A data-driven reduced-order model for stiff chemical kinetics using dynamics-informed training

A data-based reduced-order model (ROM) is developed to accelerate the time integration of stiff chemically reacting systems by effectively removing the stiffness arising from a wide spectrum of chemical time scales. Specifically, the objective of this work is to develop a ROM that acts as a non-stiff surrogate model for the time evolution of the thermochemical state vector (temperature and species mass fractions) during an otherwise highly stiff and nonlinear ignition process. The model follows an encode-forecast-decode strategy that combines a nonlinear autoencoder (AE) for dimensionality reduction (encode and decode steps) with a neural ordinary differential equation (NODE) for modeling the dynamical system in the AE-provided latent space (forecasting step). By means of detailed timescale analysis by leveraging the dynamical system Jacobians, this work shows how data-based projection operators provided by autoencoders can inherently construct the latent spaces by removing unnecessary fast timescales, even more effectively than physics-based counterparts based on an eigenvalue analysis.

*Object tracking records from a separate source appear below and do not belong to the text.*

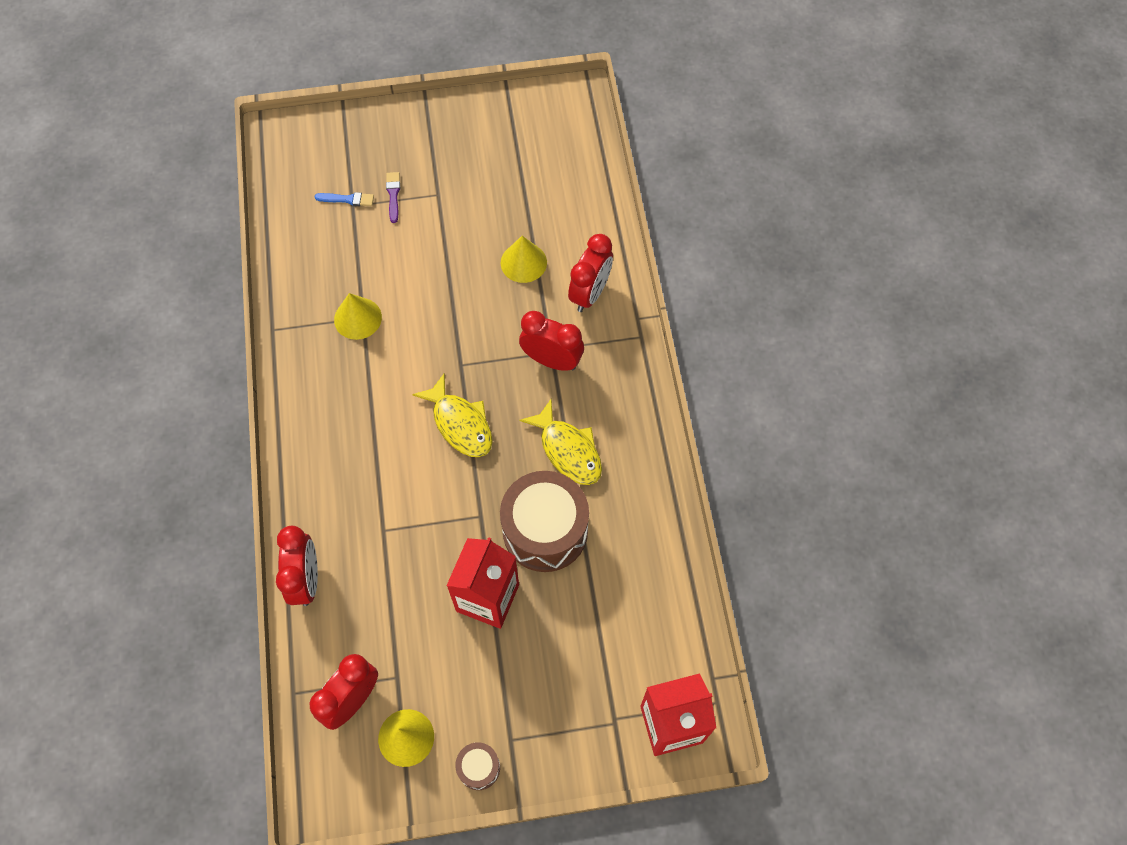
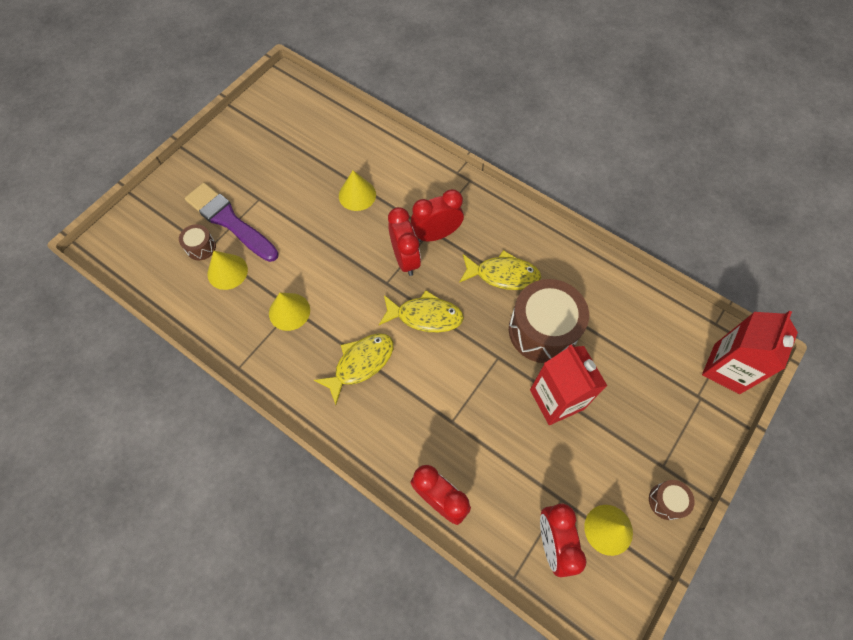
camera: 45 degrees left, 0 degrees up
blue brush [315,192,374,206] -> brown drum [179,224,216,260]
purple brush [386,172,400,223] -> purple brush [185,183,279,262], size x2.38
red clock [568,234,613,312] -> red clock moved to [388,207,421,276]
none -> yellow cone [207,251,248,290]
none -> yellow fish [314,333,394,405]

A key finding is that the most significant degree of stiffness reduction is achieved through an end-to-end training strategy, where both AE and neural ODE parameters are optimized simultaneously, allowing the discovered latent space to be dynamics-informed. In addition to end-to-end training, this work highlights the vital contribution of AE nonlinearity in the stiffness reduction task. For the prediction of homogeneous ignition phenomena for H2-air and C2H4-air mixtures, the proposed ROM achieves several orders-of-magnitude increase in the integration time step size when compared to (a) a baseline CVODE solver for the full-chemical system, (b) statistical technique – principal component analysis (PCA), and (c) computational singular perturbation (CSP), a vetted physics-based stiffness-reducing modeling framework.